Retour...
ARTICLE DU 14/07/2001
Principal souci au centre des préoccupations des entreprises consultées par la DDE en vue de la réfection de la route nationale 2 dans le Grand-Brûlé : la chaleur qui couve sous les coulées du week-end dernier. Et si on les arrosait pour les refroidir ?

Comment s'en débarrasser ?

Casse-tête pour les entreprises chargées de rétablir la route sur les coulées


Ils étaient bien perplexes, jeudi matin, ces deux responsables d'une entreprise de travaux publics accourus sur le site. Après avoir reçu, mercredi après-midi, par fax, le cahier des charges défini par la Direction départementale de l'Equipement, ils se demandaient dans quelles conditions ils allaient pouvoir venir à bout de l'épineux cas qui leur était soumis. La DDE, procédure d'urgence oblige, a en effet adressé à une poignée de sociétés, avec lesquelles elle a l'habitude de traiter, l'énoncé du problème. Charge à elles de proposer des solutions ... et de les chiffrer. Une gageure en raison des inconnues liées à ce type de chantier peu banal et dont aucune ne peut se vanter d'avoir vraiment l'expérience !
Principal obstacle évoqué : la chaleur, qui frappe d'emblée tout visiteur. Aucun chef de chantier n'a envie de voir les pneus des engins exploser ou les vapeurs de gazole échappées des engins s'enflammer spontanément... Sous leur aspect bonhomme, les gratons solifiés cachent une âme dont la température est estimée à 800-900° au cœur de la coulée, encore rougeoyante à quelques centimètres de la surface (notre édition d'hier).

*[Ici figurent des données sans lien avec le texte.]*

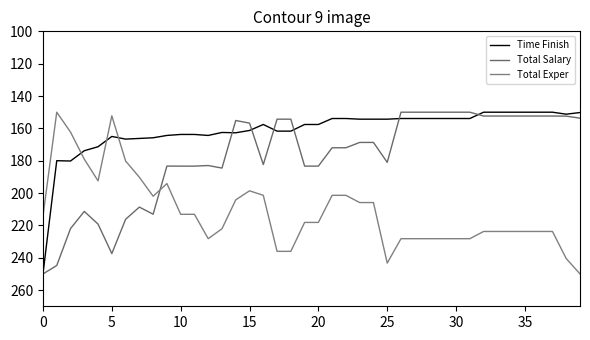

How many times do Total Exper and Total Salary cross each other?

1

Ne pas se tromper dans les calculs


A l'observatoire volcanologique, deux étudiants en sciences et vie de la Terre ont résolu le problème à leur façon : au terme d'un rapide calcul prenant en compte les paramètres indispensables (volume, température, vaporisation...), ils ont joyeusement établi qu'il suffirait de déverser environ 1500 mètres cubes d'eau sur chacune des deux coulées pour les refroidir, en pompant dans l'Océan, distant de 7 à 800 mètres... Pas pratique tout de même !
Plus sérieusement, il s'agit de ne pas se tromper en évaluant l'ampleur du travail de remise en état de la route. Toute erreur coûterait très cher. Calculette en mains, on peut gamberger sur le volume de matériaux à évacuer. Deux coulées de 4 mètres d'épaisseur moyenne, sur 80 et 100 m de longueur de route pour une emprise de 10 mètres, cela nous ferait 7 200 mètres cubes. La densité des scories avoisinant 2, on arrive à environ 14 000 tonnes... Le nombre de rotations de camions-bennes nécessaire donne déjà le vertige !
Mais il est peu probable qu'on pousse le souci jusqu'à creuser pour atteindre le niveau antérieur de la RN 2, la DDE ayant donné pour objectif de réaliser dans un premier temps une réfection propre à permettre le passage des véhicules dans des conditions acceptables, avec un revêtement provisoire type bicouche. L'économie devrait être sensible, dans l'attente de travaux d'envergure, une fois le sol refroidi et stabilisé.
Les entreprises intéressées par ce chantier devraient rendre leur copie dans la semaine à venir. Selon le prévisionnel, les travaux pourraient commencer dès la semaine suivante pour être achevés avant la fin du mois de juillet.
Si vous voulez voir ces coulées exceptionnelles dans l'histoire du piton de la Fournaise, puisqu'il ne s'en produit guère que tous les dix ou quinze ans en moyenne, ne perdez donc pas de temps. Dans deux semaines, il risque d'être trop tard.

François Martel-Asselin


La préalerte levée

Après la fin de l'éruption du 11 juin, samedi dernier, au terme de 27 jours d'activité, l'accès à l'enclos du volcan avait été à nouveau autorisé, dès lundi, en raison de la quasi-disparition de la sismicité. Hier, c'est la préalerte qui a été levée à son tour, le réseau de surveillance de l'observatoire volcanologique n'enregistrant plus aucun signe suspect.